Improving the detection of small lesions using a state-of-the-art time-of-flight PET/CT system and small-voxel reconstructions.

作者信息

Koopman Daniëlle, van Dalen Jorn A, Lagerweij Martine C M, Arkies Hester, de Boer Jaep, Oostdijk Ad H J, Slump Cornelis H, Jager Pieter L

机构信息

MIRA Institute for Biomedical Technology and Technical Medicine, University of Twente, Enschede, The Netherlands Department of Nuclear Medicine, Isala Hospital, Zwolle, The Netherlands; and

Department of Medical Physics, Isala Hospital, Zwolle, The Netherlands.

出版信息

J Nucl Med Technol. 2015 Mar;43(1):21-7. doi: 10.2967/jnmt.114.147215. Epub 2015 Jan 22.

Abstract

UNLABELLED

A major disadvantage of (18)F-FDG PET involves poor detection of small lesions and lesions with low metabolism, caused by limited spatial resolution and relatively large image voxel size. As spatial resolution and sensitivity are better in new PET systems, it is expected that small-lesion detection could be improved using smaller voxels. The aim of this study was to test this hypothesis using a state-of-the-art time-of-flight PET/CT device.

METHODS

(18)F-FDG PET scans of 2 image-quality phantoms (sphere sizes, 4-37 mm) and 39 consecutive patients with lung cancer were analyzed on a time-of-flight PET/CT system. Images were iteratively reconstructed with standard 4 × 4 × 4 mm voxels and smaller 2 × 2 × 2 mm voxels. For the phantom study, we determined contrast-recovery coefficients and signal-to-noise ratios (SNRs). For the patient study, (18)F-FDG PET-positive lesions in the chest and upper abdomen with a volume less than 3.0 mL (diameter, <18 mm) were included. Lesion mean and maximum standardized uptake values (SUVmean and SUVmax, respectively) were determined in both image sets. SNRs were determined by comparing SUVmax and SUVmean with background noise levels. A subanalysis was performed for lesions less than 0.75 mL (diameter, <11 mm). For qualitative analysis of patient data, 3 experienced nuclear medicine physicians gave their preference after visual side-by-side analysis.

RESULTS

For phantom spheres 13 mm or less, we found higher contrast-recovery coefficients and SNRs using small-voxel reconstructions. For 66 included (18)F-FDG PET-positive lesions, the average increase in SUVmean and SUVmax using the small-voxel images was 17% and 32%, respectively (P < 0.01).
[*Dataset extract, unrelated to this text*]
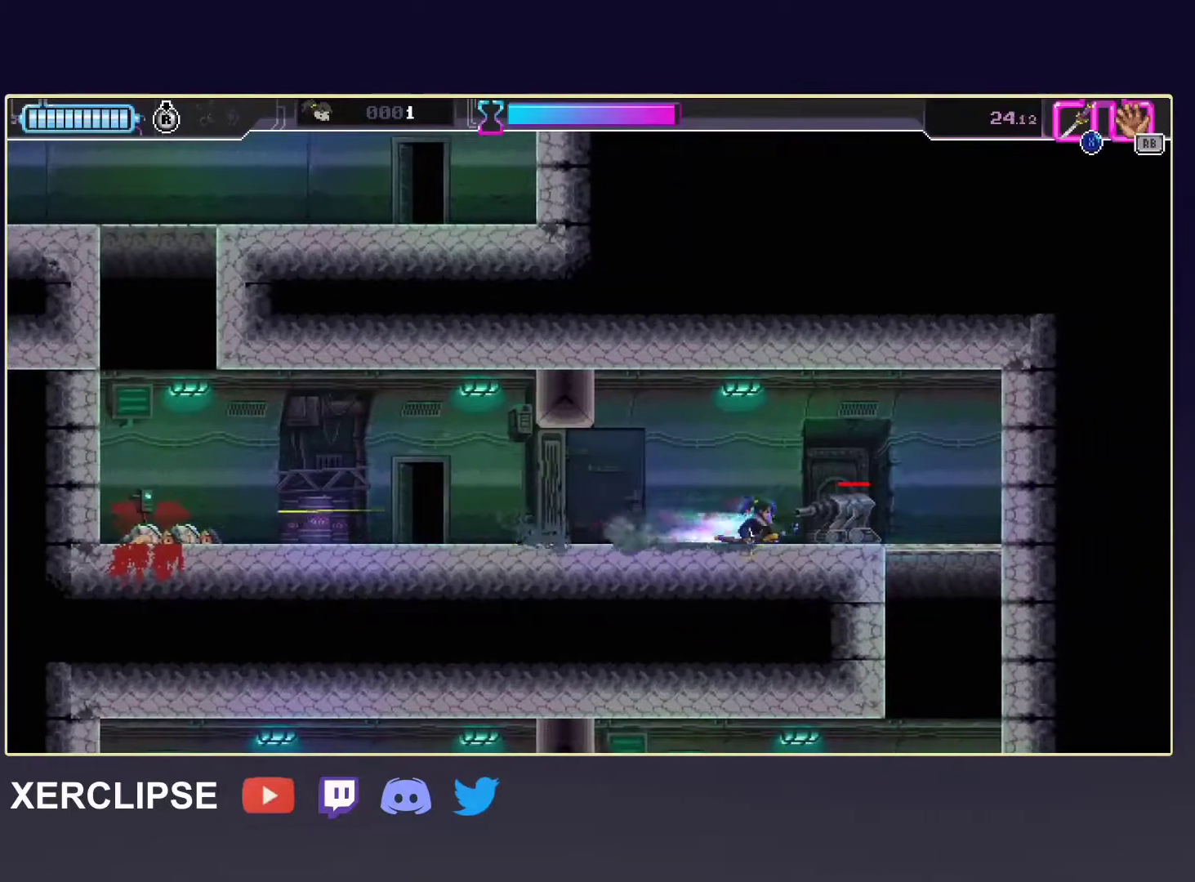
{"buttons": ["X", "DPAD_DOWN"], "left_stick": "center", "events": [[33, "R2", "up"], [117, "R2", "down"], [283, "left_stick", "center"], [317, "DPAD_DOWN", "down"], [317, "R2", "up"], [400, "X", "down"]]}
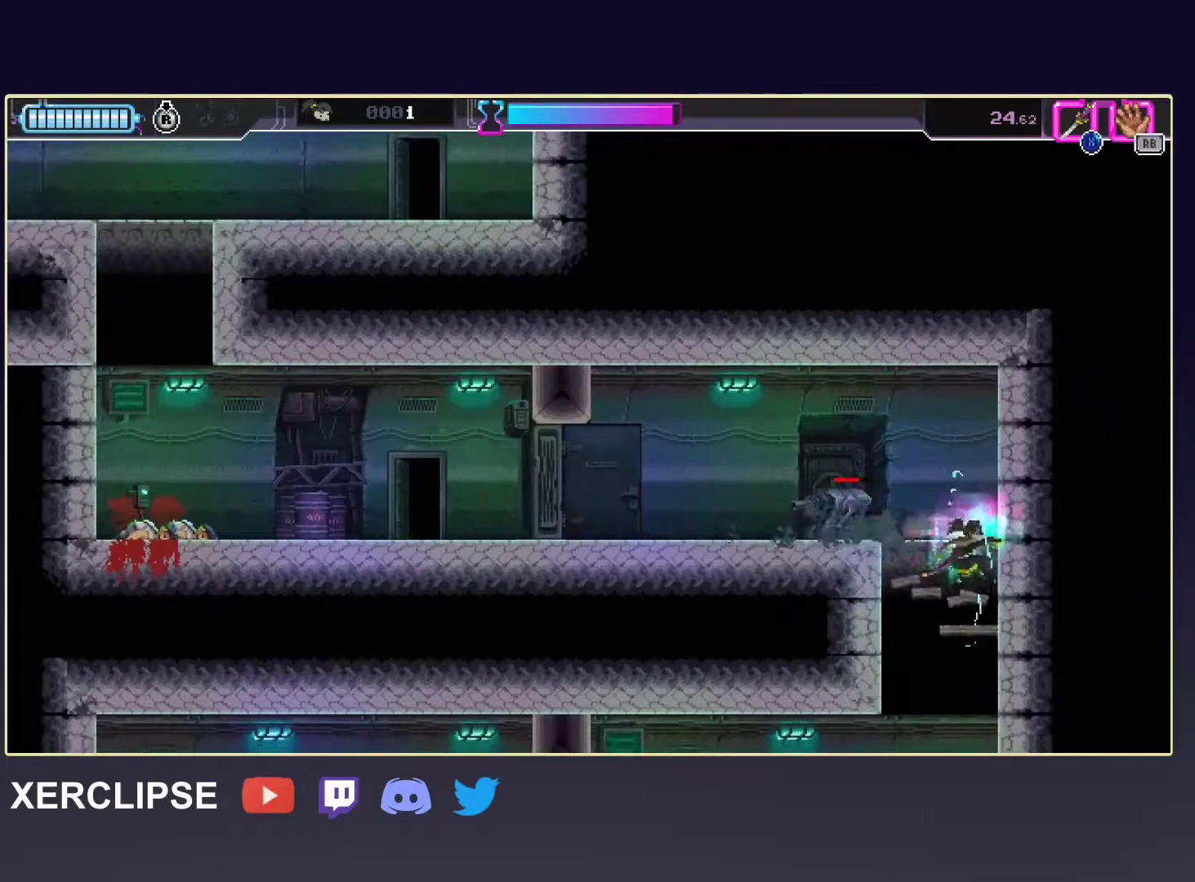
{"buttons": ["X"], "left_stick": "left", "events": [[17, "X", "up"], [267, "left_stick", "down-left"], [333, "DPAD_DOWN", "up"], [400, "X", "down"], [450, "left_stick", "left"]]}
For lesions less than 0.75 mL (21 in total), the average increase was 21% and 44%, respectively. Moreover, averaged over all lesions, the mean and maximum SNR increased by 20% and 27%, respectively (P < 0.01). For lesions less than 0.75 mL, these values increased up to 23% and 46%, respectively. The physicians preferred the small-voxel reconstructions in 76% of cases.

CONCLUSION

Supported by a phantom study, there was a visual preference toward (18)F-FDG PET images reconstructed with 2 × 2 × 2 mm voxels and a profound increase in standardized uptake value and SNR for small lesions. Hence, it is expected that small-lesion detection improves using small-voxel reconstructions.

摘要

未标注

(18)F - FDG PET的一个主要缺点是对小病变和低代谢病变的检测能力较差,这是由有限的空间分辨率和相对较大的图像体素尺寸所致。由于新的PET系统在空间分辨率和灵敏度方面表现更优,因此预计使用更小的体素可改善小病变的检测。本研究的目的是使用最先进的飞行时间PET/CT设备来验证这一假设。

方法

在飞行时间PET/CT系统上分析了2个图像质量体模(球体尺寸为4 - 37毫米)以及39例连续肺癌患者的(18)F - FDG PET扫描图像。图像采用标准的4×4×4毫米体素和更小的2×2×2毫米体素进行迭代重建。对于体模研究,我们测定了对比恢复系数和信噪比(SNR)。对于患者研究,纳入了胸部和上腹部体积小于3.0毫升(直径<18毫米)的(18)F - FDG PET阳性病变。在两组图像中均测定了病变的平均和最大标准化摄取值(分别为SUVmean和SUVmax)。通过将SUVmax和SUVmean与背景噪声水平进行比较来确定SNR。对体积小于0.75毫升(直径<11毫米)的病变进行了亚分析。为了对患者数据进行定性分析,3名经验丰富的核医学医师在进行并排视觉分析后给出了他们的偏好。

结果

对于直径为13毫米或更小的体模球体,我们发现使用小体素重建时对比恢复系数和SNR更高。对于纳入的66个(18)F - FDG PET阳性病变,使用小体素图像时SUVmean和SUVmax的平均增幅分别为17%和32%(P < 0.01)。对于体积小于0.75毫升的病变(共21个),平均增幅分别为21%和44%。此外,在所有病变的平均值上,平均SNR和最大SNR分别增加了20%和27%(P < 0.01)。对于体积小于0.75毫升的病变,这些值分别增加至23%和46%。医师在76%的病例中更喜欢小体素重建。

结论

在体模研究的支持下,对于用2×2×2毫米体素重建的(18)F - FDG PET图像存在视觉偏好,并且小病变的标准化摄取值和SNR有显著增加。因此,预计使用小体素重建可改善小病变的检测。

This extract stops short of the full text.